Penggeledahan dan Penyitaan

Operasi OTT yang dilakukan pada hari Rabu, [tanggal sesuai sumber] ini menunjukkan intensitas KPK dalam menegakkan hukum di wilayah Langkat. Tim penyidik menyita uang tunai, dokumen keuangan, dan peralatan komunikasi dari garasi bupati. Penyitaan ini mengindikasikan adanya praktik suap yang terstruktur dalam pengelolaan proyek. Selain itu, petugas juga menemukan beberapa surat perintah dan kontrak yang menjadi fokus investigasi. Semua barang bukti tersebut akan menjadi dasar untuk mengungkap skema penggelapan dana yang diduga dilakukan oleh para terduga koruptor.

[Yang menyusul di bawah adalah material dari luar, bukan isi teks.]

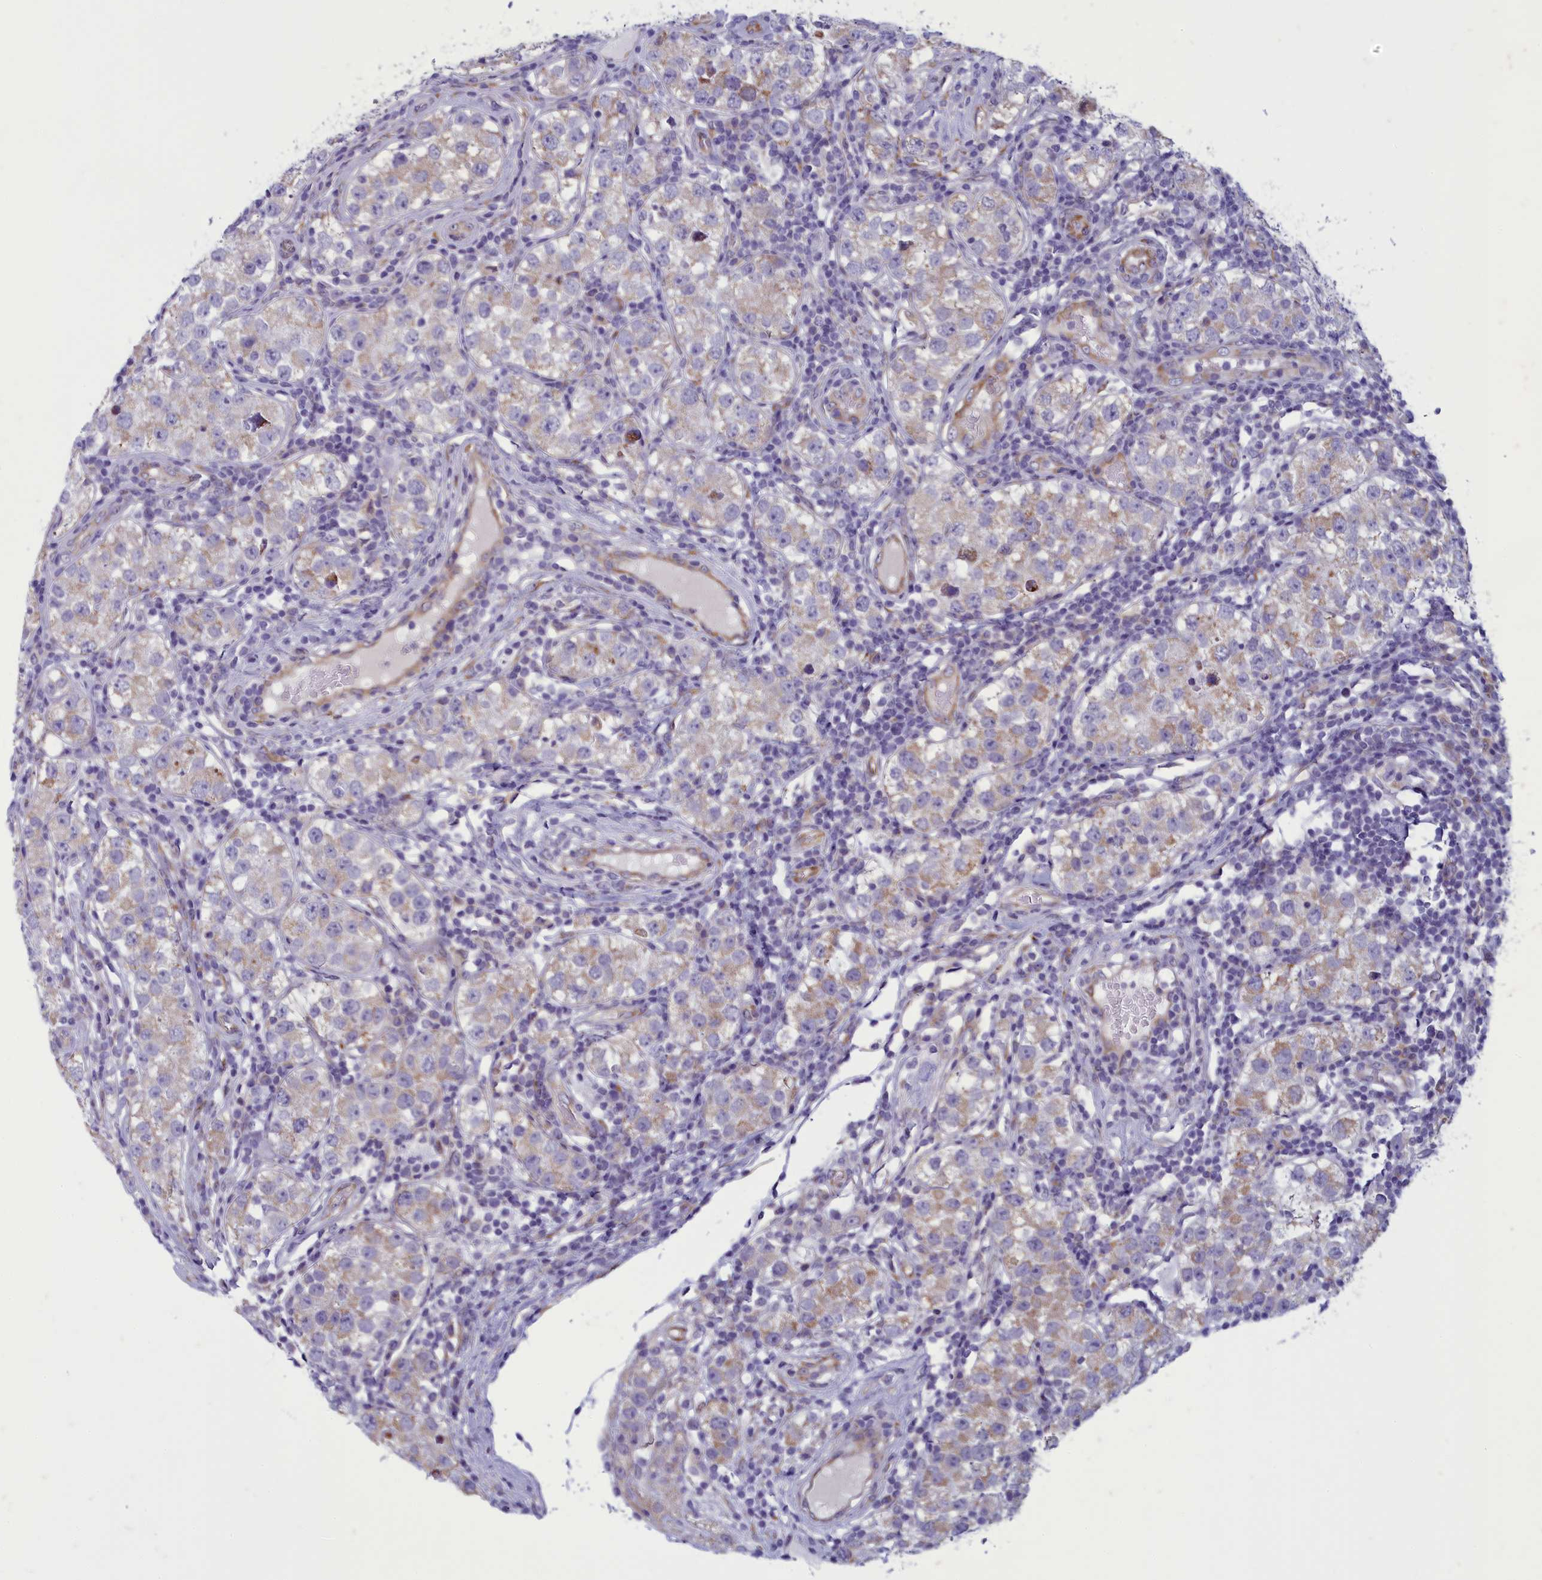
{"staining": {"intensity": "weak", "quantity": "25%-75%", "location": "cytoplasmic/membranous"}, "tissue": "testis cancer", "cell_type": "Tumor cells", "image_type": "cancer", "snomed": [{"axis": "morphology", "description": "Seminoma, NOS"}, {"axis": "topography", "description": "Testis"}], "caption": "Immunohistochemistry micrograph of neoplastic tissue: human testis seminoma stained using immunohistochemistry (IHC) reveals low levels of weak protein expression localized specifically in the cytoplasmic/membranous of tumor cells, appearing as a cytoplasmic/membranous brown color.", "gene": "CENATAC", "patient": {"sex": "male", "age": 34}}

Dalam penyergapan tersebut, KPK memastikan bahwa semua aktivitas yang dilakukan terkait proyek infrastruktur dijelaskan secara rinci. Pemeriksaan di garasi bupati tidak hanya fokus pada uang tunai, tetapi juga pada barang-barang yang berhubungan langsung dengan pembayaran proyek. Pihak KPK menyatakan bahwa investigasi akan terus berlanjut hingga semua fakta terungkap secara jelas.

Dampak pada Pemerintahan Langkat

Kasus OTT ini memicu reaksi dari masyarakat Langkat yang menilai bahwa tindakan KPK memberi kejelasan mengenai akuntabilitas pemerintah daerah. Banyak warga mengunggah video dan foto dari lokasi penggeledahan di media sosial, menyoroti keterbukaan informasi yang dilakukan oleh lembaga antirasuah. Dengan adanya penyitaan dari garasi bupati, publik mendapat gambaran nyata tentang penggunaan dana yang diduga tidak transparan. Selain itu, kasus ini juga menjadi bahan perdebatan antara pengamat politik dan aktivis anti-korupsi yang menilai bahwa Langkat kini menjadi sorotan nasional.

Pelaku dan Skema Korupsi

Menurut penyelidikan awal, Syah Afandin diduga menerima kompensasi dari pihak swasta sebagai bagian dari pengadaan proyek. Skema ini diduga melibatkan pihak-pihak tertentu yang berperan dalam proses pengambilan keputusan pengelolaan dana. Dinas Pendidikan dan Dinas Perkim Kabupaten Langkat menjadi korban dari praktik korupsi tersebut, dengan dana yang diduga digunakan untuk kepentingan pribadi atau kelompok tertentu. KPK juga sedang memeriksa apakah ada pengaturan jaringan korupsi yang melibatkan pejabat lain di lingkungan pemerintahan setempat.

Sejumlah sumber mengungkapkan bahwa penyitaan di garasi bupati dilakukan setelah petugas mengidentifikasi alur dana yang diduga tidak jelas. Uang tunai yang disita disebut sebagai bukti langsung bahwa Syah Afandin terlibat dalam praktik penerimaan suap. Dengan adanya OTT ini, KPK berharap dapat menghentikan aktivitas korupsi yang terjadi di Kabupaten Langkat dan mencegah penggunaan dana publik untuk kepentingan pribadi.

Kasus OTT Bupati Langkat Syah Afandin menjadi contoh nyata bahwa tindakan anti-korupsi tidak hanya berfokus pada pejabat tinggi, tetapi juga pada level daerah yang sebelumnya dianggap lebih aman dari pengawasan. Dengan penggeledahan di garasi bupati, KPK menegaskan komitmennya untuk menegakkan hukum secara tegas dan adil, terlepas dari status atau jabatan seseorang. Masyarakat kini lebih waspada terhadap tindakan korupsi yang mungkin terjadi di lingkungan pemerintahan, terutama dalam pengelolaan dana proyek besar.